== Set exercise ==
Tally the lines in the records that contain the string "left", treating uppercase and lowercase letters as distinct, and state only that number.

== Raw records ==
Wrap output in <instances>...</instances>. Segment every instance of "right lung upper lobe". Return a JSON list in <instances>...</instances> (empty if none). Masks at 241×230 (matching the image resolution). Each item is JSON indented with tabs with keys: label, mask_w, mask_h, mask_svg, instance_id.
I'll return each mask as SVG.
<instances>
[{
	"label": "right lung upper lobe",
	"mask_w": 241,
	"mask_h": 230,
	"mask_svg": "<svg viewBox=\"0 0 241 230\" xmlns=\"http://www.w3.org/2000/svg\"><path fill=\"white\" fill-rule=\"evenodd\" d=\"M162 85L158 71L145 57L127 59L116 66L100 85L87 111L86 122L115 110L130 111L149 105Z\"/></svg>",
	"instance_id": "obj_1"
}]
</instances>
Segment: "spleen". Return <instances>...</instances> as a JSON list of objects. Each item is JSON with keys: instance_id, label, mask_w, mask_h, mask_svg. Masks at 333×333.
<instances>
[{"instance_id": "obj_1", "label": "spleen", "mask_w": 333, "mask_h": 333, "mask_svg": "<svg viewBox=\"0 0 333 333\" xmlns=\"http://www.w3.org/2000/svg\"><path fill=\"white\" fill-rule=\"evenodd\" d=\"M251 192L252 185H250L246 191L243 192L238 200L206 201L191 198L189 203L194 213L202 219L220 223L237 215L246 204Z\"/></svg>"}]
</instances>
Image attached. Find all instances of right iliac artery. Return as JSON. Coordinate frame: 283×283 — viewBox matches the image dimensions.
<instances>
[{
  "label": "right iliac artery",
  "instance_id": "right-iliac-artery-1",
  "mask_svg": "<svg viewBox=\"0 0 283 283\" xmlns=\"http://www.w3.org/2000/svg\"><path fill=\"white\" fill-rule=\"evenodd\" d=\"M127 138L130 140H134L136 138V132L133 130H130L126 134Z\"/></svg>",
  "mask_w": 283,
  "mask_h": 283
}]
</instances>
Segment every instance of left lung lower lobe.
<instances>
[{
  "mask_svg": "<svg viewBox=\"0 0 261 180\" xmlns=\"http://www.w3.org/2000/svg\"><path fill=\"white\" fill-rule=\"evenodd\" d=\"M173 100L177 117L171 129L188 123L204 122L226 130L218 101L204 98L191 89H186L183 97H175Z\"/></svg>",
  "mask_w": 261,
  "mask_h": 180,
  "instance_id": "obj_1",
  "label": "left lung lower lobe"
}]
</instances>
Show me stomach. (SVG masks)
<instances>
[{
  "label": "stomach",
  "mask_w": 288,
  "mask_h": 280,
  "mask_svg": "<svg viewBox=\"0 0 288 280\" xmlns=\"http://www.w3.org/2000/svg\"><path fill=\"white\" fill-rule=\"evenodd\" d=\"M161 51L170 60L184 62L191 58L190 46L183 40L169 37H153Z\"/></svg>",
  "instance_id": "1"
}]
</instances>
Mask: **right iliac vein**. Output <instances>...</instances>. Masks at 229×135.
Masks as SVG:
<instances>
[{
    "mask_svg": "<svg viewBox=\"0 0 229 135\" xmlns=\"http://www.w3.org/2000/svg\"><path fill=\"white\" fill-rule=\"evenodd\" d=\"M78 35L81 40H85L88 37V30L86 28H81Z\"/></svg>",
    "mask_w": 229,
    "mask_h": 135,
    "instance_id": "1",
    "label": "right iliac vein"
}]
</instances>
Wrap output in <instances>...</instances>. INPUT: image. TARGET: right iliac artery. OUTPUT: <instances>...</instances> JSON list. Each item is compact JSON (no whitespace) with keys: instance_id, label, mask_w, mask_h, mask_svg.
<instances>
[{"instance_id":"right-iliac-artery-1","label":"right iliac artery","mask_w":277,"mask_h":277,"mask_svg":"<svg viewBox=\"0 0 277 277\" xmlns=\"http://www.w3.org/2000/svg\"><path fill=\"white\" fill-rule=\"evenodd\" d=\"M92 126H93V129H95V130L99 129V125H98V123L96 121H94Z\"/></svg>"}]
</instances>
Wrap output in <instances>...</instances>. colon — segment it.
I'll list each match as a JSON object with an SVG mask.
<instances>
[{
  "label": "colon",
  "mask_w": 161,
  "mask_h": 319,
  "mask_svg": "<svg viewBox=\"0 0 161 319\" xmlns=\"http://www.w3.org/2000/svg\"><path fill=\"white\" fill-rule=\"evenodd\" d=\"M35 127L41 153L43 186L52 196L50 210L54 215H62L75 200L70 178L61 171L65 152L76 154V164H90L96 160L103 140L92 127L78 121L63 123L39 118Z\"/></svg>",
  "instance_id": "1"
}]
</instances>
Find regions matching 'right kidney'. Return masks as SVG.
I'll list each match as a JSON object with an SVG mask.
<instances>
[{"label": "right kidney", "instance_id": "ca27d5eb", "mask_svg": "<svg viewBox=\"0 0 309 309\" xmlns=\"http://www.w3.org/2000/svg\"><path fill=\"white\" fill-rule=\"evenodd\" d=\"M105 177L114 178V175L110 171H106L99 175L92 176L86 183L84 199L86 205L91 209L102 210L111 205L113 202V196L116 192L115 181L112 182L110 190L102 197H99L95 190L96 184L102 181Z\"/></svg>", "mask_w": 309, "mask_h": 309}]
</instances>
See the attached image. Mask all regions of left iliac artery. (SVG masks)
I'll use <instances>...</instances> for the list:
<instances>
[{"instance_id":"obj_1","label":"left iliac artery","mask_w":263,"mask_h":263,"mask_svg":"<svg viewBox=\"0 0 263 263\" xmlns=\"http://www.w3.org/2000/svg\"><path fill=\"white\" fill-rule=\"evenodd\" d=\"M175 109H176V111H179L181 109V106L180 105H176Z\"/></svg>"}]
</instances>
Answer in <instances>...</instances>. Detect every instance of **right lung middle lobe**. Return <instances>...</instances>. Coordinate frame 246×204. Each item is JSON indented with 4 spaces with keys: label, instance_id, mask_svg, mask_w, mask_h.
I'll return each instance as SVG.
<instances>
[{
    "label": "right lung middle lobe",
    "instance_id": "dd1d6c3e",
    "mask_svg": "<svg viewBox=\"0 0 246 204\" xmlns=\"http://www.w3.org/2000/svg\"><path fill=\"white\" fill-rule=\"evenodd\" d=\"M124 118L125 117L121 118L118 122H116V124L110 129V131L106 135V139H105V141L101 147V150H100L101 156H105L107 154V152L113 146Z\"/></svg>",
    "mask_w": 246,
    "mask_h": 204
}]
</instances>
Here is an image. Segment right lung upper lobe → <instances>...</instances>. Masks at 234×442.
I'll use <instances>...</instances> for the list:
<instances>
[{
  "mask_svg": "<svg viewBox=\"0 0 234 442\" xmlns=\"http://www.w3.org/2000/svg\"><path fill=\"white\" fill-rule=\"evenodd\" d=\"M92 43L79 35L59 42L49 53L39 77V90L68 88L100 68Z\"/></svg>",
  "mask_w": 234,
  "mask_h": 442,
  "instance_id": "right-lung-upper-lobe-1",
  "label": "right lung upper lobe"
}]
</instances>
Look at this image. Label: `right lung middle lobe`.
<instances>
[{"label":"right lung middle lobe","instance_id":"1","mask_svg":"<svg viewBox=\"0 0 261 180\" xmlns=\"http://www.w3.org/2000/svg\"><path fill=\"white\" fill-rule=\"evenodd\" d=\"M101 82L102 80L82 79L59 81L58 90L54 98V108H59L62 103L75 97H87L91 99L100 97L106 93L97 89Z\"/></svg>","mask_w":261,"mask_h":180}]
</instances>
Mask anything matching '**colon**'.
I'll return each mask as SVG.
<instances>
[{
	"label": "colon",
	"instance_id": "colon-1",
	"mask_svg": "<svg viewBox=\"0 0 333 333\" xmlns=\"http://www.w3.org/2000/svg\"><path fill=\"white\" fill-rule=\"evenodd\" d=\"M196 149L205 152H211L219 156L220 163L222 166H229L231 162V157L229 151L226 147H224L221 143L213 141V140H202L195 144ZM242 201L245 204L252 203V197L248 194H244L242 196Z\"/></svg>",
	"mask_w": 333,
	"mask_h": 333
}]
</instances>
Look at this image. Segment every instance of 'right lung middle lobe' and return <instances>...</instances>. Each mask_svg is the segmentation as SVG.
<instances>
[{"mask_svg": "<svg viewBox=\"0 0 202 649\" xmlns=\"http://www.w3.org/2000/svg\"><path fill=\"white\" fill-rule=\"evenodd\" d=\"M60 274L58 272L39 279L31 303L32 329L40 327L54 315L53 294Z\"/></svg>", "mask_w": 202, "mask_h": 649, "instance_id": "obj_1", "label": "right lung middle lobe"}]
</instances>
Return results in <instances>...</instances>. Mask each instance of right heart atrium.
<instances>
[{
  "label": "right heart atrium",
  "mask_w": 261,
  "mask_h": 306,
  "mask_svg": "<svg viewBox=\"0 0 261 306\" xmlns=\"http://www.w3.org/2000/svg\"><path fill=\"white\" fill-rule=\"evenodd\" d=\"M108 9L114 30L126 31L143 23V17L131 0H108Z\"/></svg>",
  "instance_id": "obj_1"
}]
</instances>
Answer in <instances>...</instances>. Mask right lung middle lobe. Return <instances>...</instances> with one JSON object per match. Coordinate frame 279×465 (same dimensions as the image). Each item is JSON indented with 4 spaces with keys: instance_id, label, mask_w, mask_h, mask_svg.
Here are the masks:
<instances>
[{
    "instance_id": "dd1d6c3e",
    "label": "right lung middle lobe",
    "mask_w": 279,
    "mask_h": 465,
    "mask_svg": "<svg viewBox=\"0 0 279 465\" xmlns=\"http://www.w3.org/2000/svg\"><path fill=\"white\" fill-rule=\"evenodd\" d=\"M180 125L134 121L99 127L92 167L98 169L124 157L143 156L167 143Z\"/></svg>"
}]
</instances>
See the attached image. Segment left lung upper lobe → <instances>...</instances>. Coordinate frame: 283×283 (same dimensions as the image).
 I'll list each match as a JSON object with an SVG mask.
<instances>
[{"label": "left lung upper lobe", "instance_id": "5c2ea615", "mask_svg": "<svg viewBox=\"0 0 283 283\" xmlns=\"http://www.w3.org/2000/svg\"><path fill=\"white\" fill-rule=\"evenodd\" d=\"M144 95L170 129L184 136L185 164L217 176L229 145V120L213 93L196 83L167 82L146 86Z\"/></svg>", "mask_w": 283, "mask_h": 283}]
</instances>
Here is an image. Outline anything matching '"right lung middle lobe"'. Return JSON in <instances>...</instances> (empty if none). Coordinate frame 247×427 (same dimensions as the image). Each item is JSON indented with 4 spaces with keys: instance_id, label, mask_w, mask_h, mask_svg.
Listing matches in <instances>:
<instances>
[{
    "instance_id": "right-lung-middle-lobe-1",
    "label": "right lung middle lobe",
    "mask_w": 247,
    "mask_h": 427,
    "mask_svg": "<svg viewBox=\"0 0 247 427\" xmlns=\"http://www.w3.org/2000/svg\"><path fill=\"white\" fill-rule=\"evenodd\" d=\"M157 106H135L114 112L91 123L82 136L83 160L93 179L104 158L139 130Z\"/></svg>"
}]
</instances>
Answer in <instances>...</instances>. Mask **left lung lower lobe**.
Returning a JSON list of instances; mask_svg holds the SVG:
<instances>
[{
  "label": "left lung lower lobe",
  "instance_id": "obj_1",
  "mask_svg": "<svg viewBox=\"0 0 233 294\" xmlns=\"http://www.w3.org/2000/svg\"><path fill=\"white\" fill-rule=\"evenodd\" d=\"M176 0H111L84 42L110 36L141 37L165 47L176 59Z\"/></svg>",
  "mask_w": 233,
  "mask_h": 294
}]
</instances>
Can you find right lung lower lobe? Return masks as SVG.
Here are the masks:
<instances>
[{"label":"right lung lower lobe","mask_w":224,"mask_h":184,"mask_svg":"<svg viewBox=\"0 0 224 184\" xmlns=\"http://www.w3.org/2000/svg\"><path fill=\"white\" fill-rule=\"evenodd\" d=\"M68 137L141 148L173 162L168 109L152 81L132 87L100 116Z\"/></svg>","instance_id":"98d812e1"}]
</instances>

== In response ==
8